Comme toujours, le niveau d’hypocrisie est élevé chez les Européens. D’une part, l’accord du Mercosur augmentera les exportations brésiliennes de soja, de riz, de maïs, de farine, de bétail et de poulets vers l’UE. Les puissantes entreprises agroalimentaires brésiliennes continueront à promouvoir la déforestation pour exporter ces produits vers l’Europe. Dans le même temps, l’UE demande à Lula d’intensifier la lutte contre la déforestation, ce que le président fait déjà (en défendant les populations indigènes).

On ne menace pas un partenaire de sanctions

Ursula von der Leyen a présenté un addendum rédigé par l’UE qui prévoit des obligations supplémentaires pour le Brésil et les autres pays dans l’accord du Mercosur, et des sanctions en cas de non-respect. Les présidents du Brésil et de l’Argentine rejettent cette approche. Le président L.I. Lula da Silva a critiqué cet addendum lors de la conférence de presse conjointe à Brasilia. Il a déclaré qu’ « entre partenaires stratégiques, le point de départ devrait être la confiance et non la méfiance et encore moins les sanctions ». (cfr TV TeleSur)

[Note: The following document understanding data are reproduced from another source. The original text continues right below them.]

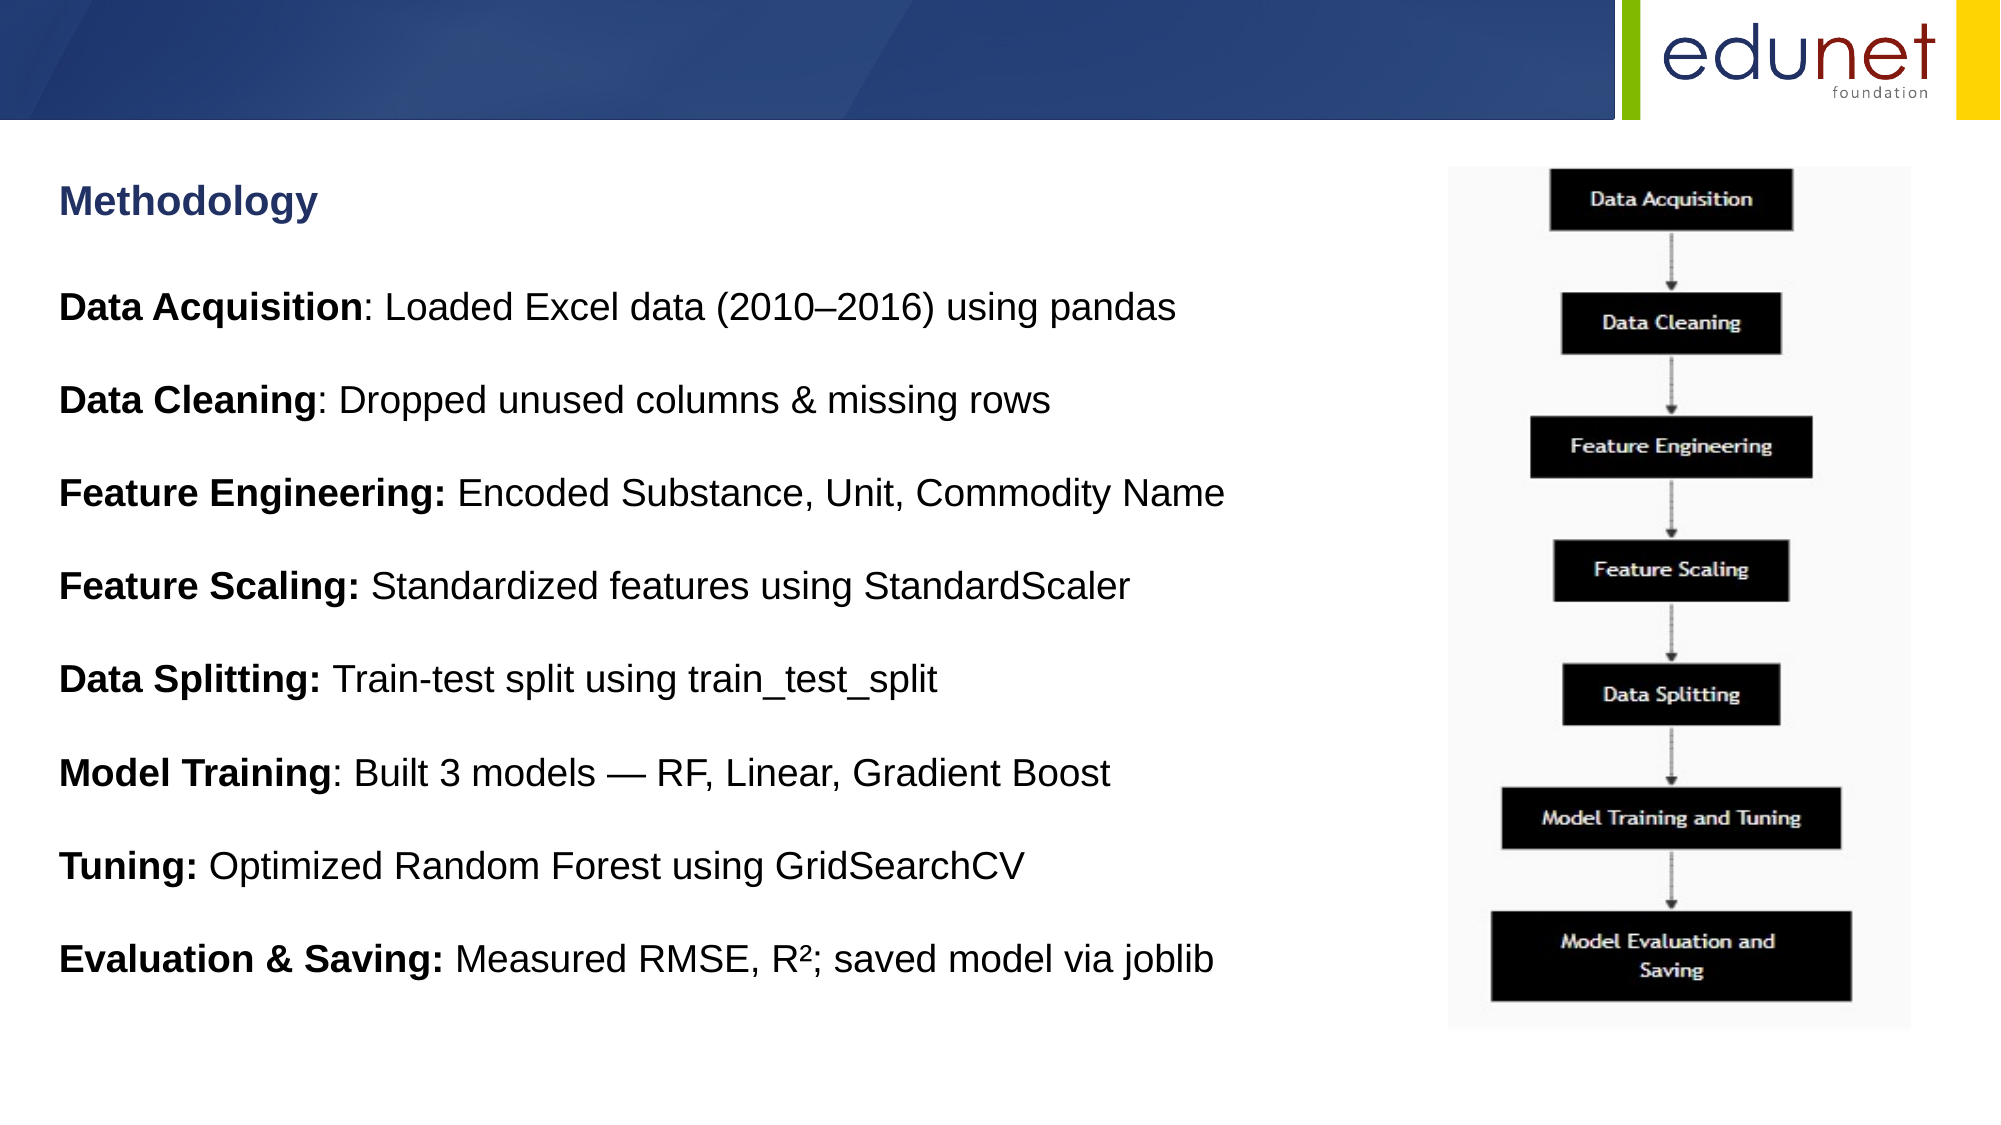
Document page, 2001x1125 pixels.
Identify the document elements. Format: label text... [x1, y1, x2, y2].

picture [1652, 12, 1948, 108]
text_box Data Acquisition: Loaded Excel data (2010–2016) using pandas Data Cleaning: Dropped unused columns & missing rows Feature Engineering: Encoded Substance, Unit, Commodity Name Feature Scaling: Standardized features using StandardScaler Data Splitting: Train-test split using train_test_split Model Training: Built 3 models — RF, Linear, Gradient Boost Tuning: Optimized Random Forest using GridSearchCV Evaluation & Saving: Measured RMSE, R²; saved model via joblib [43, 273, 1364, 1081]
picture [1448, 166, 1911, 1044]
text_box Methodology [43, 166, 1045, 232]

Ce qui n’est pas non plus de nature à favoriser les Brésiliens et les Argentins, ce sont les tentatives incessantes des Allemands d’imposer leur logique de guerre contre la Russie et l’Ukraine. Alors que les pays du Sud ont une approche totalement différente du conflit ukrainien et du rôle de l’OTAN et des Américains dans celui-ci. Lors de la conférence de presse, Mme Von der Leyen a exprimé l’espoir que le Brésil soutienne la position de Bruxelles – c’est-à-dire de Washington – sur le conflit ukrainien. Elle a une fois de plus accusé la Russie d’être à l’origine des problèmes liés à l’énergie et aux engrais. Les Sud-Américains y voient une intrusion dans leur souveraineté à prendre des décisions autonomes sur les questions internationales. Ursula von der Leyen, la représentante attitrée de Washington en Europe, a fait un voyage épuisant en Amérique du Sud. Il s’agissait plutôt d’un voyage de découverte, d’un voyage scolaire de la présidente de la Commission européenne pour découvrir le monde du Brésil, de l’Argentine, du Chili et du Mexique. Elle a dû prendre conscience qu’en tant que conservatrice de droite, elle devait s’adresser à des présidents élus de gauche au Chili, au Mexique, en Argentine et au Brésil.

Ursula von der Leyen devra apprendre que : le vol de l’or vénézuélien par des pirates britanniques, la guerre économique de 60 ans contre Cuba, des années de dictatures sanglantes de droite, les projets de la Russie et de la Chine, tout cela et bien d’autres choses encore ont réduit l’espace d’influence des élites occidentales. Peut-être Ursula a-t-elle fait quelque chose d’utile après tout, en apprenant à manger des empanadas et des cachapas sur le riche et multicolore continent sud-américain.